Takapu Rd Station – Korokoro Stream – Korokoro – Petone

17 February 2013

How convenient that the train stopped by Willowbank Park, the start of our tramp! We crossed bridges over Porirua and Takapu streams, then went via a ‘purpose-built’ rough route up to SH1’s Tawa Interchange. We walked up to Jamaica Drive, Grenada North, via a recently upgraded zigzag through mānuka forest. Beyond the playing fields of Grenada North Park and the top of Caribbean Drive we followed the reservoir-access road in Caribbean Drive Reserve.

■ RECORDED INFORMATION:
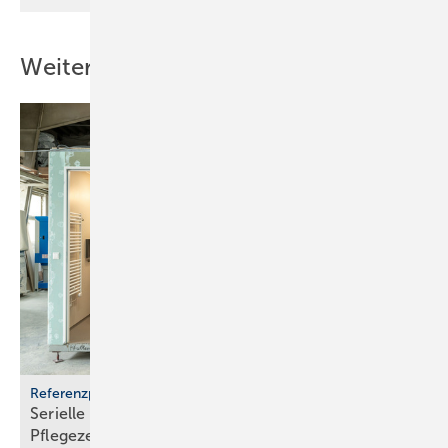
Weitere Inhalte
Referenzprojekt Geberit
Serielle Badfertigung im Pful­len­dor­fer
Pfle­ge­zen­trum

■ TASK BRIEF: Write the next part of the account of the tramp from Takapu Rd Station to Petone, starting after its final sentence.

■ ANSWER TO THIS TASK:
This 79-ha addition to the Outer Green Belt resulted when, in 2002, Transpower transferred the land to Wellington City Council. The 4WD road, used by Transpower staff to access power pylons, passes through regenerating native forest, including two gullies, one with nīkau. Soon we reached the tramping track through young mānuka forest, a rarity in Wellington, enjoyed scroggin in a grassy clearing, then continued upwards, gaining ever-widening views across the Porirua Basin towards the Tasman Sea, Rangituhi/Colonial Knob and Kaukau. After climbing about 310 metres from Willowbank Park, we reached Horokiwi Road, then walked north on it to the top of Horokiwi Bridleway. From this track we had fine views of the harbour, its islands, the Remutaka Range, and Belmont Trig, 457 m, the highest point in Belmont Regional Park. We descended the track over rank pasture and through regenerating bush to the true right branch of Korokoro Stream.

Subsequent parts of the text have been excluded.